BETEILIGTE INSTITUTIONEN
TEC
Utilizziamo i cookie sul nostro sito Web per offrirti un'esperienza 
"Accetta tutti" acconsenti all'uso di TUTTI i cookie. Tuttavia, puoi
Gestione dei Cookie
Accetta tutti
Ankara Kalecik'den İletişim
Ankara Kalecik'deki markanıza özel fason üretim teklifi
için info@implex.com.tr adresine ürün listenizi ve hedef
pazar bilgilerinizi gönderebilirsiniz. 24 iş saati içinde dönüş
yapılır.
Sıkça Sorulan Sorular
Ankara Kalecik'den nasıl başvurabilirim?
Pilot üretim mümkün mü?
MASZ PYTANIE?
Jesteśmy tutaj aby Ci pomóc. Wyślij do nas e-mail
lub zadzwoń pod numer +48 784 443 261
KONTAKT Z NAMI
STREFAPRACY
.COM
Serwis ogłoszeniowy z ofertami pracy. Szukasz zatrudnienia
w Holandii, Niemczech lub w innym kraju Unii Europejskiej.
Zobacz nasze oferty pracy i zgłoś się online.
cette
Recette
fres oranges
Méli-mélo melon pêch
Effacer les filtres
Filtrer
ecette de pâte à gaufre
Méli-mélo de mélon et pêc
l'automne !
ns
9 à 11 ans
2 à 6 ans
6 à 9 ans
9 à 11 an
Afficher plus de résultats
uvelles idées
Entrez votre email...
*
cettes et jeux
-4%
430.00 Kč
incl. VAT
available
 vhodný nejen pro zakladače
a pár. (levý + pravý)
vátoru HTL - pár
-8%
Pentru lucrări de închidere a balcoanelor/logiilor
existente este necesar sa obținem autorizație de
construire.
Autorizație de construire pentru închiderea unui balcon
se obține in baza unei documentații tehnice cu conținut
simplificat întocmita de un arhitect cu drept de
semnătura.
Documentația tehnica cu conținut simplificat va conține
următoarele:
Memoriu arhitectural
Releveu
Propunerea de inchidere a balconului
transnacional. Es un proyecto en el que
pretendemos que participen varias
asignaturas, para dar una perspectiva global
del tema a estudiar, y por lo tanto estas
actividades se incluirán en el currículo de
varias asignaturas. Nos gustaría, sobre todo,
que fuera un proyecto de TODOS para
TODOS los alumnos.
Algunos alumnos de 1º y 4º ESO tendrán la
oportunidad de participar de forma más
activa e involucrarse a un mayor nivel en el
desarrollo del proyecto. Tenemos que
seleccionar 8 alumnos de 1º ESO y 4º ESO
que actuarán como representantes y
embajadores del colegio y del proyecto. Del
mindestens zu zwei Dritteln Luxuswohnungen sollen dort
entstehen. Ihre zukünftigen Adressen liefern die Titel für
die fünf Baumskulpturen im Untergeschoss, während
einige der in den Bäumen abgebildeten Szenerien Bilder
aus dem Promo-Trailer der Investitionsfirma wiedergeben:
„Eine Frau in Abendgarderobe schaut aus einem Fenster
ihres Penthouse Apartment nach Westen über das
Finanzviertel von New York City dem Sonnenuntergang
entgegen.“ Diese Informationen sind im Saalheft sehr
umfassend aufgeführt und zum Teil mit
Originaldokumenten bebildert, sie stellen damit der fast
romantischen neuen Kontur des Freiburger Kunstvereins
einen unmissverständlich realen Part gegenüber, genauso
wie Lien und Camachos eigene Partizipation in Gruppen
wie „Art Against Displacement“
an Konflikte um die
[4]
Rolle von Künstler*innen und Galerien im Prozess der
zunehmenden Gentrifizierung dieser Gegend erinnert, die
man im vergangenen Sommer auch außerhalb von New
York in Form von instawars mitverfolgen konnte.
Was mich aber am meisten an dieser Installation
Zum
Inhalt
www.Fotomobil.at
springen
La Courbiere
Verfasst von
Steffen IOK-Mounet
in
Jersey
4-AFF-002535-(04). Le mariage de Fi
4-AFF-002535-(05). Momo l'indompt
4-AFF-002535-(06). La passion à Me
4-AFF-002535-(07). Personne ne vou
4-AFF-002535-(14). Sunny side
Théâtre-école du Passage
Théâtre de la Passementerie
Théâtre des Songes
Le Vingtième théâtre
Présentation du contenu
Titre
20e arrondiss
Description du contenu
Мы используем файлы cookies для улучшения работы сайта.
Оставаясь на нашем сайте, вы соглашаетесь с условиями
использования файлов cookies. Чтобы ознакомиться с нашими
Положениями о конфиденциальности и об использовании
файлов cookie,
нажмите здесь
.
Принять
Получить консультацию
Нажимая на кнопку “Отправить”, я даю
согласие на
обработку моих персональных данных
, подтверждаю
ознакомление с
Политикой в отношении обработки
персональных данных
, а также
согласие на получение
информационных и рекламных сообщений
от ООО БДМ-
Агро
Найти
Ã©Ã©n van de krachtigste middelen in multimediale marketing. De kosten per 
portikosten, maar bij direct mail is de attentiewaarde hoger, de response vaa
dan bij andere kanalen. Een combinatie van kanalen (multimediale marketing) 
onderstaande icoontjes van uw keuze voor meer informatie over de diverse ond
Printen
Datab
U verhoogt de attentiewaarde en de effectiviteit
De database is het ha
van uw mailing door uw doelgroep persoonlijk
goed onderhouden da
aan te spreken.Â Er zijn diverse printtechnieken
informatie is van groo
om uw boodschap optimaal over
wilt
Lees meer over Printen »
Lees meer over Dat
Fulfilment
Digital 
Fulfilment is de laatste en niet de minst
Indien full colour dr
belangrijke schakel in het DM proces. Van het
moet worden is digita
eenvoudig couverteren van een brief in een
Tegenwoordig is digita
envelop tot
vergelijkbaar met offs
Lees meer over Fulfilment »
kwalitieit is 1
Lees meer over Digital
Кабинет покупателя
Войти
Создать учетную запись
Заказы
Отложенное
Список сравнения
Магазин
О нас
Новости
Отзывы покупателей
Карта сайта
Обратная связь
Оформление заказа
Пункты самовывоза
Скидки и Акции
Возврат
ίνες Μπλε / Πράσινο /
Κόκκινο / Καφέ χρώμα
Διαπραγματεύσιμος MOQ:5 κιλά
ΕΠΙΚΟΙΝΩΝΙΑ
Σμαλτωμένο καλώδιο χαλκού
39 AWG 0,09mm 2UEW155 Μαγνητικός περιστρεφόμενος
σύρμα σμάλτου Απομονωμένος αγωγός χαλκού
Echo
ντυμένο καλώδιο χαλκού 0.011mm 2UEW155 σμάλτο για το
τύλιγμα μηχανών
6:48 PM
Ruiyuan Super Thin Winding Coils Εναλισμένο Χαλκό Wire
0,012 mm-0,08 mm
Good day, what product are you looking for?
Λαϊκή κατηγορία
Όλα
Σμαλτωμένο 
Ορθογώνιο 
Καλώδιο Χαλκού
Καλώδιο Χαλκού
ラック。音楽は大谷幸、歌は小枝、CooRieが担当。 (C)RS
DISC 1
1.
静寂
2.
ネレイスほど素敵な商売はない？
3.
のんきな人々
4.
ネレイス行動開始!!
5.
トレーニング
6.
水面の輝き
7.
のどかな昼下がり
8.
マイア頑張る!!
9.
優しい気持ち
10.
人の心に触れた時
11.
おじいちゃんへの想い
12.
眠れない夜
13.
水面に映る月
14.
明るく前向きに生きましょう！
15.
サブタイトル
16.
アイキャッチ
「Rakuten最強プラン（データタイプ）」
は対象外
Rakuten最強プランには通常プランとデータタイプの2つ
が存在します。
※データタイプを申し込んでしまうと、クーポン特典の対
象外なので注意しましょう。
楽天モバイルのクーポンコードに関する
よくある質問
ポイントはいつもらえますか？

— WHAT TO WORK ON —
Would you quote everything above from the line containing "cettes et jeux" down to the line containing "embajadores del colegio y del proyecto. Del"? Include both of those lines and nothing else.

— WORKED SOLUTION —
cettes et jeux
-4%
430.00 Kč
incl. VAT
available
 vhodný nejen pro zakladače
a pár. (levý + pravý)
vátoru HTL - pár
-8%
Pentru lucrări de închidere a balcoanelor/logiilor
existente este necesar sa obținem autorizație de
construire.
Autorizație de construire pentru închiderea unui balcon
se obține in baza unei documentații tehnice cu conținut
simplificat întocmita de un arhitect cu drept de
semnătura.
Documentația tehnica cu conținut simplificat va conține
următoarele:
Memoriu arhitectural
Releveu
Propunerea de inchidere a balconului
transnacional. Es un proyecto en el que
pretendemos que participen varias
asignaturas, para dar una perspectiva global
del tema a estudiar, y por lo tanto estas
actividades se incluirán en el currículo de
varias asignaturas. Nos gustaría, sobre todo,
que fuera un proyecto de TODOS para
TODOS los alumnos.
Algunos alumnos de 1º y 4º ESO tendrán la
oportunidad de participar de forma más
activa e involucrarse a un mayor nivel en el
desarrollo del proyecto. Tenemos que
seleccionar 8 alumnos de 1º ESO y 4º ESO
que actuarán como representantes y
embajadores del colegio y del proyecto. Del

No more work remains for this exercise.